───── DATASET EXCERPTS

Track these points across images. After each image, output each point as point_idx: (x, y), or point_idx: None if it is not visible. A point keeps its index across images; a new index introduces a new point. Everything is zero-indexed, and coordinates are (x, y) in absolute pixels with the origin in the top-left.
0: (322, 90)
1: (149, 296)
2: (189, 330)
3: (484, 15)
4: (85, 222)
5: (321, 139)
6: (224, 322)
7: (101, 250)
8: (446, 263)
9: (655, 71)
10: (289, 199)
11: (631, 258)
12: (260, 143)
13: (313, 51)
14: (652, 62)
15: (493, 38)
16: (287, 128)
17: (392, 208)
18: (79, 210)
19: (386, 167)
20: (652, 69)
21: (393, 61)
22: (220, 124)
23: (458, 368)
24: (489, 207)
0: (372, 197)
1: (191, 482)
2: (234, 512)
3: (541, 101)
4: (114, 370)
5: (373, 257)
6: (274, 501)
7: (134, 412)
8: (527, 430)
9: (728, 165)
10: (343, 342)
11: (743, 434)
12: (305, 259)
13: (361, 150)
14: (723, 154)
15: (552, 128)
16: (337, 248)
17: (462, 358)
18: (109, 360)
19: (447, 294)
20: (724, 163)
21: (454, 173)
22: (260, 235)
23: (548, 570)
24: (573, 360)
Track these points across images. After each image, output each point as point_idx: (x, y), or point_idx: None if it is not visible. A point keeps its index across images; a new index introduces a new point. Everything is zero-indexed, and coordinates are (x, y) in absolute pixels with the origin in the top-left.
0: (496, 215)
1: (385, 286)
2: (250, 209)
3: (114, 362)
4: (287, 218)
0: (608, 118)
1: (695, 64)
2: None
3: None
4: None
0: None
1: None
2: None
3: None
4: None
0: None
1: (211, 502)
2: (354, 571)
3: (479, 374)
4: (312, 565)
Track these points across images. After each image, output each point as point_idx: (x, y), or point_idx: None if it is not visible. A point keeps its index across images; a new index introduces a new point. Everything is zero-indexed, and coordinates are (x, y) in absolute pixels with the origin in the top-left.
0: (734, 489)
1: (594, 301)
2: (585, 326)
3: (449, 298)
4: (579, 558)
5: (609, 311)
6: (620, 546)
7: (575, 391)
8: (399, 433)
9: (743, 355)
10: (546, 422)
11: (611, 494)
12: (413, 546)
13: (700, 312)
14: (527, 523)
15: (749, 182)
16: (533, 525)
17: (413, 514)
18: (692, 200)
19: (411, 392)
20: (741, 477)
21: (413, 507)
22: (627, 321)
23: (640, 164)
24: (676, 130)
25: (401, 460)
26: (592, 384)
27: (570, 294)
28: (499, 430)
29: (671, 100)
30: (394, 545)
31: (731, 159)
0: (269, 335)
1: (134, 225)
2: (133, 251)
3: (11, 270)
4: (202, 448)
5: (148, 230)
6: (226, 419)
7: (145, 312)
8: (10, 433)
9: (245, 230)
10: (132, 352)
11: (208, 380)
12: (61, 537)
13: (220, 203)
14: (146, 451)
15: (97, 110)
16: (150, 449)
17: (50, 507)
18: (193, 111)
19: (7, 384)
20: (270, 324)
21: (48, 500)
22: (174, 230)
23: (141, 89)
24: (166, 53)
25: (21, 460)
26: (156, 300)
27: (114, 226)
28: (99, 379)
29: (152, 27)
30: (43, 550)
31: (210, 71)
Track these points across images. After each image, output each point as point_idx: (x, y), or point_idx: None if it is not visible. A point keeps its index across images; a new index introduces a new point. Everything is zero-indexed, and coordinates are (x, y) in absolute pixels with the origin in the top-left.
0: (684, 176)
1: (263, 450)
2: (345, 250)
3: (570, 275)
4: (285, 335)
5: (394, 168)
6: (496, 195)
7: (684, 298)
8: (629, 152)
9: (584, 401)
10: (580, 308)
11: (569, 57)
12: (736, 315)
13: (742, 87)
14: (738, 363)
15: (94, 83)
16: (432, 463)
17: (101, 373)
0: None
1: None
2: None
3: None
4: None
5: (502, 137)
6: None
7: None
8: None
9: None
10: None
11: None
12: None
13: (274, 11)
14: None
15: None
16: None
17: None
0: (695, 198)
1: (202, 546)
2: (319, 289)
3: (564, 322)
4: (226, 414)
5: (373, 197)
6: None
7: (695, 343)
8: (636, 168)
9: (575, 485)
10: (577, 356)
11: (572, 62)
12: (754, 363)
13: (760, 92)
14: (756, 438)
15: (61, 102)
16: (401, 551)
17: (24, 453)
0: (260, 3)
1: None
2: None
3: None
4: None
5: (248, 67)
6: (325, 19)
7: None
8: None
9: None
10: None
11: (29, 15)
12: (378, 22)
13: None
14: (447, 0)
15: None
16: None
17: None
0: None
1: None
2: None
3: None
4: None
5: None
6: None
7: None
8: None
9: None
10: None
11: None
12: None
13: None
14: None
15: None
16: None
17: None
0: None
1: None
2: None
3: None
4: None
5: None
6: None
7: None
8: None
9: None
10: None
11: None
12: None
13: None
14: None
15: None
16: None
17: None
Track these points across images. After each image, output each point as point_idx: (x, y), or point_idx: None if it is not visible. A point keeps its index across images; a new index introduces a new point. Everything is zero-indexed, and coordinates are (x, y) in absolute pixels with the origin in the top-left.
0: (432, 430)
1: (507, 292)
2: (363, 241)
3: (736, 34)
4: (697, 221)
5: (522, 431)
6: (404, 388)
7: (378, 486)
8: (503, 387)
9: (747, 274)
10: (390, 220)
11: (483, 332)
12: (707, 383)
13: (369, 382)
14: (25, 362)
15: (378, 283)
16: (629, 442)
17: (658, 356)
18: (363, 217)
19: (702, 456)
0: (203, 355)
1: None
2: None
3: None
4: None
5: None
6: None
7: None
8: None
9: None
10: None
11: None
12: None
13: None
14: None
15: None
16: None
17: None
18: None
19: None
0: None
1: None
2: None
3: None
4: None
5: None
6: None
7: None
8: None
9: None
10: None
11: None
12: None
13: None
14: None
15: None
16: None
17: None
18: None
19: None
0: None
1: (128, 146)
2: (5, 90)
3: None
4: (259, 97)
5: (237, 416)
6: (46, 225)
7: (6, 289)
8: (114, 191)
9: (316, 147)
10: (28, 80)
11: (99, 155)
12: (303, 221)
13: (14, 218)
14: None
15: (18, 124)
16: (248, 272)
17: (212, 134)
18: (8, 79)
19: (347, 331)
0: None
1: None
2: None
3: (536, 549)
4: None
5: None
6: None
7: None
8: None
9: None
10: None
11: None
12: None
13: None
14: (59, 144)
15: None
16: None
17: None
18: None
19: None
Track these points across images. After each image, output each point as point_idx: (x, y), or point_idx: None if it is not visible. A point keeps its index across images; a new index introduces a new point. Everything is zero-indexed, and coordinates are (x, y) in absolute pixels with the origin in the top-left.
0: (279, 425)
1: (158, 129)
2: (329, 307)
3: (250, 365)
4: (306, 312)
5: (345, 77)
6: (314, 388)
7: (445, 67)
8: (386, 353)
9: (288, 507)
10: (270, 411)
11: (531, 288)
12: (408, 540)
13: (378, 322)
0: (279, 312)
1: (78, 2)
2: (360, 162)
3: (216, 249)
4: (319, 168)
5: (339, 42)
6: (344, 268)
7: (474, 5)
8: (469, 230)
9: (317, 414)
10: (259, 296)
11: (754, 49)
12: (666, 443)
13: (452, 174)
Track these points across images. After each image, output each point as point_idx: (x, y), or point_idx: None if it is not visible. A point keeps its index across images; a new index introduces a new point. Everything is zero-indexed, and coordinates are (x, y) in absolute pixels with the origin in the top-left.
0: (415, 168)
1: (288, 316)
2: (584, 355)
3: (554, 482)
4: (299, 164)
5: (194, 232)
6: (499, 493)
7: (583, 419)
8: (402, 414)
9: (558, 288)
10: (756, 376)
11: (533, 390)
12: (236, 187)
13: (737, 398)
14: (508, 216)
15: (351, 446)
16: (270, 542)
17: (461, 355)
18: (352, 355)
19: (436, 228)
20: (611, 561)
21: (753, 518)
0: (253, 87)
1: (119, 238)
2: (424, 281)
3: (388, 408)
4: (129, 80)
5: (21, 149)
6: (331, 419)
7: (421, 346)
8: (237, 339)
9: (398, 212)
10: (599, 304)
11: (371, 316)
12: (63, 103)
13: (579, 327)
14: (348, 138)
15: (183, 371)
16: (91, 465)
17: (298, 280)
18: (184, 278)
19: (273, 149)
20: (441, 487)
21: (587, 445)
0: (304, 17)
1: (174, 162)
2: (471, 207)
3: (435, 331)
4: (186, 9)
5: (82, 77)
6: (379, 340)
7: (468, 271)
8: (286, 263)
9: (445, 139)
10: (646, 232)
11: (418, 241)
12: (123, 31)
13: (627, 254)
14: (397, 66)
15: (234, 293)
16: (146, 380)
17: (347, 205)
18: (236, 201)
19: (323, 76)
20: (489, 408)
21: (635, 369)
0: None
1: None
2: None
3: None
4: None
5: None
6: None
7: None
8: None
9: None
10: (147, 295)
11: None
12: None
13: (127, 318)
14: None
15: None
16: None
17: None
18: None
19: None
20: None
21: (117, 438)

──────────

* **EXERCISE INSTRUCTIONS**: Copy the records word for word from their start through the line containing "4: (312, 565)", including that line.

* **COMPLETE ANSWER**:
Track these points across images. After each image, output each point as point_idx: (x, y), or point_idx: None if it is not visible. A point keeps its index across images; a new index introduces a new point. Everything is zero-indexed, and coordinates are (x, y) in absolute pixels with the origin in the top-left.
0: (322, 90)
1: (149, 296)
2: (189, 330)
3: (484, 15)
4: (85, 222)
5: (321, 139)
6: (224, 322)
7: (101, 250)
8: (446, 263)
9: (655, 71)
10: (289, 199)
11: (631, 258)
12: (260, 143)
13: (313, 51)
14: (652, 62)
15: (493, 38)
16: (287, 128)
17: (392, 208)
18: (79, 210)
19: (386, 167)
20: (652, 69)
21: (393, 61)
22: (220, 124)
23: (458, 368)
24: (489, 207)
0: (372, 197)
1: (191, 482)
2: (234, 512)
3: (541, 101)
4: (114, 370)
5: (373, 257)
6: (274, 501)
7: (134, 412)
8: (527, 430)
9: (728, 165)
10: (343, 342)
11: (743, 434)
12: (305, 259)
13: (361, 150)
14: (723, 154)
15: (552, 128)
16: (337, 248)
17: (462, 358)
18: (109, 360)
19: (447, 294)
20: (724, 163)
21: (454, 173)
22: (260, 235)
23: (548, 570)
24: (573, 360)
Track these points across images. After each image, output each point as point_idx: (x, y), or point_idx: None if it is not visible. A point keeps its index across images; a new index introduces a new point. Everything is zero-indexed, and coordinates are (x, y) in absolute pixels with the origin in the top-left.
0: (496, 215)
1: (385, 286)
2: (250, 209)
3: (114, 362)
4: (287, 218)
0: (608, 118)
1: (695, 64)
2: None
3: None
4: None
0: None
1: None
2: None
3: None
4: None
0: None
1: (211, 502)
2: (354, 571)
3: (479, 374)
4: (312, 565)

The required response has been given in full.